» PROBLEM DETAILS
Render every line of the listing below as a JSON array of strings, one string per line, leaving out any blank lines.
*** Block opens ***
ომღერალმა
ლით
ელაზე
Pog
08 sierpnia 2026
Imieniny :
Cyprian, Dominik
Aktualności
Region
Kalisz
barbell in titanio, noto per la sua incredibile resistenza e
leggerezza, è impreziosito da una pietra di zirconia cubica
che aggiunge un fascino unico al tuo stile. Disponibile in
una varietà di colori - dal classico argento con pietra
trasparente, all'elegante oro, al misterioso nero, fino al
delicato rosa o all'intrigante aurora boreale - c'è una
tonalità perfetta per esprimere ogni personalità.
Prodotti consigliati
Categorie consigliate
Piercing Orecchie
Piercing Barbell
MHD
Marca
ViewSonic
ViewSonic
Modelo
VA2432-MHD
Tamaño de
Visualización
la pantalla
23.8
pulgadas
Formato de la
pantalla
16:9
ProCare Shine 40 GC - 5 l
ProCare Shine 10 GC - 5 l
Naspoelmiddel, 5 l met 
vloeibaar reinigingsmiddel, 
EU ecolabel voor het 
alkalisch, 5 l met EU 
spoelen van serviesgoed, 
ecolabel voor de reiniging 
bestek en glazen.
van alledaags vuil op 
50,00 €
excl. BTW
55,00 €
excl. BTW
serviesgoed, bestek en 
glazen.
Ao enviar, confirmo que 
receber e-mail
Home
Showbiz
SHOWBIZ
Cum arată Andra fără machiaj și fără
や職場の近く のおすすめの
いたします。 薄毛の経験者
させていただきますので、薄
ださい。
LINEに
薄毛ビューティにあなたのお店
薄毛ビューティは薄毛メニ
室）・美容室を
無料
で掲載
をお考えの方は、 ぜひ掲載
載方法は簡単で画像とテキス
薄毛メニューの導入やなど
*** Block closes ***
» WRITTEN REPLY
[
  "ომღერალმა",
  "ლით",
  "ელაზე",
  "Pog",
  "08 sierpnia 2026",
  "Imieniny :",
  "Cyprian, Dominik",
  "Aktualności",
  "Region",
  "Kalisz",
  "barbell in titanio, noto per la sua incredibile resistenza e",
  "leggerezza, è impreziosito da una pietra di zirconia cubica",
  "che aggiunge un fascino unico al tuo stile. Disponibile in",
  "una varietà di colori - dal classico argento con pietra",
  "trasparente, all'elegante oro, al misterioso nero, fino al",
  "delicato rosa o all'intrigante aurora boreale - c'è una",
  "tonalità perfetta per esprimere ogni personalità.",
  "Prodotti consigliati",
  "Categorie consigliate",
  "Piercing Orecchie",
  "Piercing Barbell",
  "MHD",
  "Marca",
  "ViewSonic",
  "ViewSonic",
  "Modelo",
  "VA2432-MHD",
  "Tamaño de",
  "Visualización",
  "la pantalla",
  "23.8",
  "pulgadas",
  "Formato de la",
  "pantalla",
  "16:9",
  "ProCare Shine 40 GC - 5 l",
  "ProCare Shine 10 GC - 5 l",
  "Naspoelmiddel, 5 l met ",
  "vloeibaar reinigingsmiddel, ",
  "EU ecolabel voor het ",
  "alkalisch, 5 l met EU ",
  "spoelen van serviesgoed, ",
  "ecolabel voor de reiniging ",
  "bestek en glazen.",
  "van alledaags vuil op ",
  "50,00 €",
  "excl. BTW",
  "55,00 €",
  "excl. BTW",
  "serviesgoed, bestek en ",
  "glazen.",
  "Ao enviar, confirmo que ",
  "receber e-mail",
  "Home",
  "Showbiz",
  "SHOWBIZ",
  "Cum arată Andra fără machiaj și fără",
  "や職場の近く のおすすめの",
  "いたします。 薄毛の経験者",
  "させていただきますので、薄",
  "ださい。",
  "LINEに",
  "薄毛ビューティにあなたのお店",
  "薄毛ビューティは薄毛メニ",
  "室）・美容室を",
  "無料",
  "で掲載",
  "をお考えの方は、 ぜひ掲載",
  "載方法は簡単で画像とテキス",
  "薄毛メニューの導入やなど"
]